An "electronic tattoo" could herald a revolution in the way patients are monitored and provide a breakthrough in computer gaming, say US scientists.
They used the device, which is thinner than a human hair, to monitor the heart and brain, according to a study in the journal Science.
The sensor attaches to human skin just like a temporary tattoo and can move, wrinkle and stretch without breaking.
Researchers hope it could replace bulky equipment currently used in hospitals.
A mass of cables, wires, gel-coated sticky pads and monitors are currently needed to keep track of a patient's vital signs.
Scientists say this can be "distressing", such as when a patient with heart problems has to wear a bulky monitor for a month "in order to capture abnormal but rare cardiac events".
With the tattoo, all the electronic parts are built out of wavy, snake-like components, which mean they can cope with being stretched and squeezed.
There are also tiny solar cells which can generate power or get energy from electromagnetic radiation.
The device is small, less than 50 micrometres thick - less than the diameter of a human hair.
The sensor is mounted on to a water-soluble sheet of plastic, so is attached to the body by brushing with water, just like a temporary tattoo.
It sticks on due to weak forces of attraction between the skin and a polyester layer at the base of the sensor, which is the same force which sticks geckos to walls.
In the study, the tattoo was used to measure electrical activity in the leg, heart and brain.

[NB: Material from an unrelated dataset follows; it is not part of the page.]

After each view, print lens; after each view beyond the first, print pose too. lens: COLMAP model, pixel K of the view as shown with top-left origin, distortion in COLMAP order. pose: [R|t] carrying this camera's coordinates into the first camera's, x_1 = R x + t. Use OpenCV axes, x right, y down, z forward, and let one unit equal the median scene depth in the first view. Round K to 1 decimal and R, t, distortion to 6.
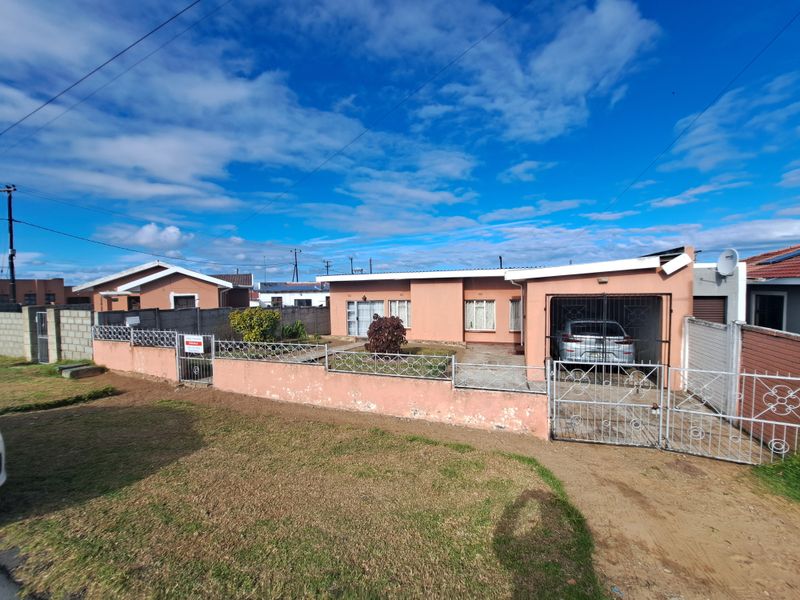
lens RADIAL K [[334.1, 0, 386.5], [0, 334.1, 309.5], [0, 0, 1]] dist [-0.012192, 0.000001]
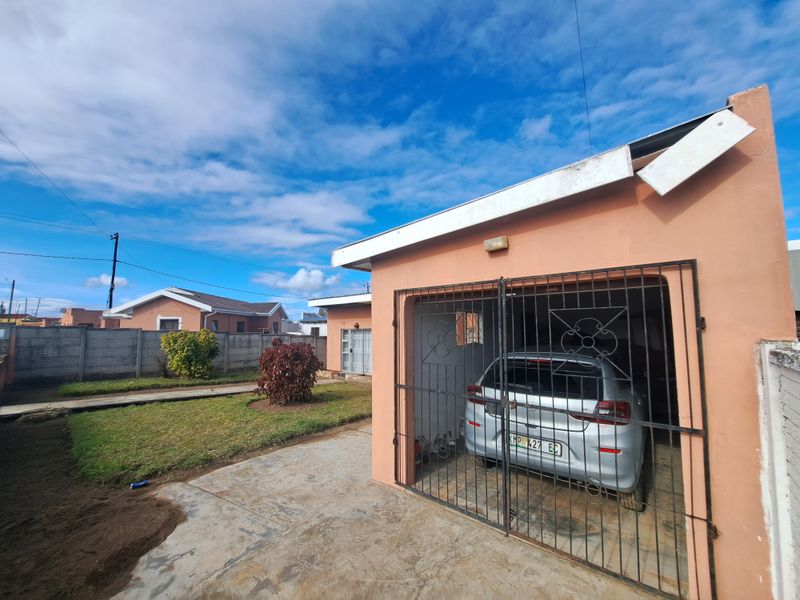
lens RADIAL K [[334.1, 0, 378.5], [0, 334.1, 298.5], [0, 0, 1]] dist [-0.012192, 0.000001]
pose [[0.936654, -0.015594, -0.349910, 0.310238], [-0.036204, 0.989347, -0.141005, 0.015225], [0.348381, 0.144741, 0.926111, 0.283533]]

It found that the "measurements agree remarkably well" with those taken by traditional methods.
Researchers believe the technology could be used to replace traditional wires and cables.
Smaller, less invasive, sensors could be especially useful for monitoring premature babies or for studying patients with sleep apnoea without them wearing wires through the night, researchers say.
Prof Todd Coleman, from the University of Illinois, said: "If we want to understand brain function in a natural environment, that's completely incompatible with studies in a laboratory.
"The best way to do this is to record neural signals in natural settings, with devices that are invisible to the user."
The device was worn for up to 24 hours without loss of function or skin irritation.
However, there are problems with longer-term use, as the skin constantly produces new cells, while those at the surface die and are brushed off, meaning a new sensor would need to be attached at least every fortnight.
When the tattoo was attached to the throat, it was able to detect differences in words such as up, down, left, right, go and stop.
The researchers managed to use this to control a simple computer game.
John Rogers, professor in material science and engineering at the University of Illinois, said: "Our goal was to develop an electronic technology that could integrate with the skin in a way that is invisible to the user.
"It's a technology that blurs the distinction between electronics and biology."
Prof Zhenqiang Ma, an electrical and computer engineer at the University of Wisconsin, argued that the technology could overcome issues with bulky sensors.
"An electronic skin will help solve these problems and allow monitoring to be simpler, more reliable and uninterrupted.
"It has proved to be viable and low-cost in this demonstration which will greatly facilitate the practical clinical use of the electronic skin."